SUPPLIED TEXT:
Re: EBADF returned from close() by FUSE

[Antonio SJ Musumeci <trapexit@spawn.link>]

On 4/19/24 15:45, The 8472 wrote:
> Syscalls have documentation. Errors and their semantics are part
> of the documentation. If the kernel cannot actually provide
> the documented semantics because it passes errors through without
> sanitizing them then this should at least be documented
> for each affected syscall.
And that documentation is *different* depending on the platform. The 
clean vision you seem to have about errnos is not real. There are 
conventions... not strong contracts. I had this exact debate days ago 
about `link`. The claim that if link isn't supported by the OS FUSE 
should return EPERM. But this just isn't standard the way people think 
it is. Not on paper. And if a FUSE server wants to return EPERM then it 
can. I don't see why the kernel needs to get in the business of reading 
the mind of the server author.
>
> Proper API documentation and stability guarantees are important
> so we can write robust software against them.
>
> Note that write(2) documents
>
>      Other errors may occur, depending on the object connected to fd.
>
> close(2) has no such note.

Your idea is laudable but not realistic. errnos are not even fully 
consistent across devices or filesystem. Yes, there are norms and some 
standards but they are not enforced by some central arbiter across all 
forms of *nix.

> That does not mean userspace should be exposed to the entirety
> of the mess. And in my opinion EIO is better than EBADF because
> the former "merely" indicates that something went wrong relating
> to a particular file. EBADF indicates that the file descriptor
> table of the process may have been corrupted.

"should"... but it is exposed to it. *Most* software doesn't even 
attempt to handle errors intelligently and just return the error up the 
stack blindly. EIO is about as generic as can be and I've seen it used 
many times as the "catch all" error making it meaningless. Further 
incentivizing client software to behave as they do... not paying 
attention. I will again point out that I've seen EXDEV treated like any 
random other error several times in my career by important pieces of 
software made by major vendors.

> Will try. But the kernel should imo also do its part fulfilling its API
> contract.
Then you are barking up the wrong tree. This isn't an issue unique to 
FUSE. FUSE just makes it more obvious to you because anyone can write a 
FUSE server and return (almost) anything they want.
> That it requires perhaps some thought to do it properly does not seem
> sufficient to me to dismiss the request to provide a proper
> abstraction boundary with reliable semantics that match its documentation.

I simply don't see what you could do to "do it properly." I am trying to 
argue there is no such thing. And again it would require breaking every 
single FUSE server.

WORK REQUIRED: In the forum reply, which system call was the subject of the debate the replier says he had a few days earlier?

DATA FOR ANALYSIS:
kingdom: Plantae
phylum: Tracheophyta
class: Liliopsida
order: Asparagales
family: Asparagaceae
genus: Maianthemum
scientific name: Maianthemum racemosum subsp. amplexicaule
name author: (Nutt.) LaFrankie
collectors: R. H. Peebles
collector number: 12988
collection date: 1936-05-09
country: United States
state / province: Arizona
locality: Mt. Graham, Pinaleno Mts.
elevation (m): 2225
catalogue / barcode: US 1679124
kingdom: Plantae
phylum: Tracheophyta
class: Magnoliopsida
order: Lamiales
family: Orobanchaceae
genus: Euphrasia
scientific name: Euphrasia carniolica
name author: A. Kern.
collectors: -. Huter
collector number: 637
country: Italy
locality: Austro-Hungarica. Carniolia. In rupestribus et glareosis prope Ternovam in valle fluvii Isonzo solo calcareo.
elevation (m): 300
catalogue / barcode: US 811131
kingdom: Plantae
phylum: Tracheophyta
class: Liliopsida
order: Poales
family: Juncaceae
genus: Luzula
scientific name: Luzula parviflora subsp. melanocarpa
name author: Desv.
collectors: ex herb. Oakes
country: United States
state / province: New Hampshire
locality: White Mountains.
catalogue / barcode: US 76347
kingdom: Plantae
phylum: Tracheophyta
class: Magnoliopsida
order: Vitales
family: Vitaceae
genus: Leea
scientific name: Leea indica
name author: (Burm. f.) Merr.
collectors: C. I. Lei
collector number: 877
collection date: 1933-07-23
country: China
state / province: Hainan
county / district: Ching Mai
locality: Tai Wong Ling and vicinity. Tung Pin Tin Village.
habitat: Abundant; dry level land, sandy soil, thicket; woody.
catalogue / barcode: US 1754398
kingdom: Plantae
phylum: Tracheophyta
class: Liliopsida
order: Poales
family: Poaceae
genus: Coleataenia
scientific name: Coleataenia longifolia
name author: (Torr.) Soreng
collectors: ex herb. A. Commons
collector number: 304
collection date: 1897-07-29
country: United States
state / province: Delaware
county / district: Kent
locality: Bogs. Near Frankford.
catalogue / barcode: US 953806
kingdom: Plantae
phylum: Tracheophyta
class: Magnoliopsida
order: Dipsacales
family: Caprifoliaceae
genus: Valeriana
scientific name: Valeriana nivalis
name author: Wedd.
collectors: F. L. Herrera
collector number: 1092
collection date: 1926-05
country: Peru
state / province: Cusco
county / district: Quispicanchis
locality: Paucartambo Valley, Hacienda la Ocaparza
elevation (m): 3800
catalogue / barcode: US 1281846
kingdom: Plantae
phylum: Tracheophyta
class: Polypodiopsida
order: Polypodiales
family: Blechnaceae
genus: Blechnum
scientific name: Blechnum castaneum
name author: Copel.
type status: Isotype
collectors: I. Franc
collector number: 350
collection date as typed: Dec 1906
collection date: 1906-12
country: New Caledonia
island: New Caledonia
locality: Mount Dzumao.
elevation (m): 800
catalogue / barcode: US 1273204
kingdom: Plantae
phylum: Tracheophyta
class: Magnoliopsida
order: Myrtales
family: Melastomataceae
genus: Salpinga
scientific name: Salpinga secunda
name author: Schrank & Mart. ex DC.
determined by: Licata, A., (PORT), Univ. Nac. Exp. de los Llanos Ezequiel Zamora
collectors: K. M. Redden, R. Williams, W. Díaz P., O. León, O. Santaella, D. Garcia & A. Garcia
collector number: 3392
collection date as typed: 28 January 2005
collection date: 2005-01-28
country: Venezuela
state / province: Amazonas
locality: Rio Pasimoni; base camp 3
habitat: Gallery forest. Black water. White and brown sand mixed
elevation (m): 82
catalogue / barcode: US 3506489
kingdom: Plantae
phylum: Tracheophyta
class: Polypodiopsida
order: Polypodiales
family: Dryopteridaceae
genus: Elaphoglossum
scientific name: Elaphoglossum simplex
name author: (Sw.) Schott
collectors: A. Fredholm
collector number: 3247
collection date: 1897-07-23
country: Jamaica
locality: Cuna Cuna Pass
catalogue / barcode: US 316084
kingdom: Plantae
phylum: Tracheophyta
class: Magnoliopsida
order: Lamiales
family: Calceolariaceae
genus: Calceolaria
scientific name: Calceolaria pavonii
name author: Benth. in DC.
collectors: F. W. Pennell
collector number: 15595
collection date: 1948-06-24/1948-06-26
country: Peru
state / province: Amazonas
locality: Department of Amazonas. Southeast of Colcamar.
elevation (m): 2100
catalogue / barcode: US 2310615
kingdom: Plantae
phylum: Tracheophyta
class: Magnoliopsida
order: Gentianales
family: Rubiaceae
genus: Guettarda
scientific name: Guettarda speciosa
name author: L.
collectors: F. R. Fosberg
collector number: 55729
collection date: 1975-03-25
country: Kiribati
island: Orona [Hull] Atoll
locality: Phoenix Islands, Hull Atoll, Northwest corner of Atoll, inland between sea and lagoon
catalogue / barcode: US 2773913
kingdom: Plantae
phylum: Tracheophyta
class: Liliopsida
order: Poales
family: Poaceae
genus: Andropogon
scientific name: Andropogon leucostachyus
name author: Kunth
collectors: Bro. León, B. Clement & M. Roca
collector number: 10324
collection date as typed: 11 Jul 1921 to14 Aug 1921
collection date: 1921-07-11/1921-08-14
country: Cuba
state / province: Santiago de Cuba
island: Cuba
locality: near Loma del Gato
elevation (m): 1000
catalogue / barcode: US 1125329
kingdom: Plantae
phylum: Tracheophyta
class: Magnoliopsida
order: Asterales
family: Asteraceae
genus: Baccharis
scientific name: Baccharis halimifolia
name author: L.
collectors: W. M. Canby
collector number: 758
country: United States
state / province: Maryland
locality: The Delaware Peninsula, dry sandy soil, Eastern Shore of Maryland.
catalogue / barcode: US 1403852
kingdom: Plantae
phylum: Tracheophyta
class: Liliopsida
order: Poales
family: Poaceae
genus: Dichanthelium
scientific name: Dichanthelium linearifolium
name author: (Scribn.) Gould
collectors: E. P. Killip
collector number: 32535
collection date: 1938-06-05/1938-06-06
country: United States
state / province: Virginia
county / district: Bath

RESPONSE AREA: The `link` system call.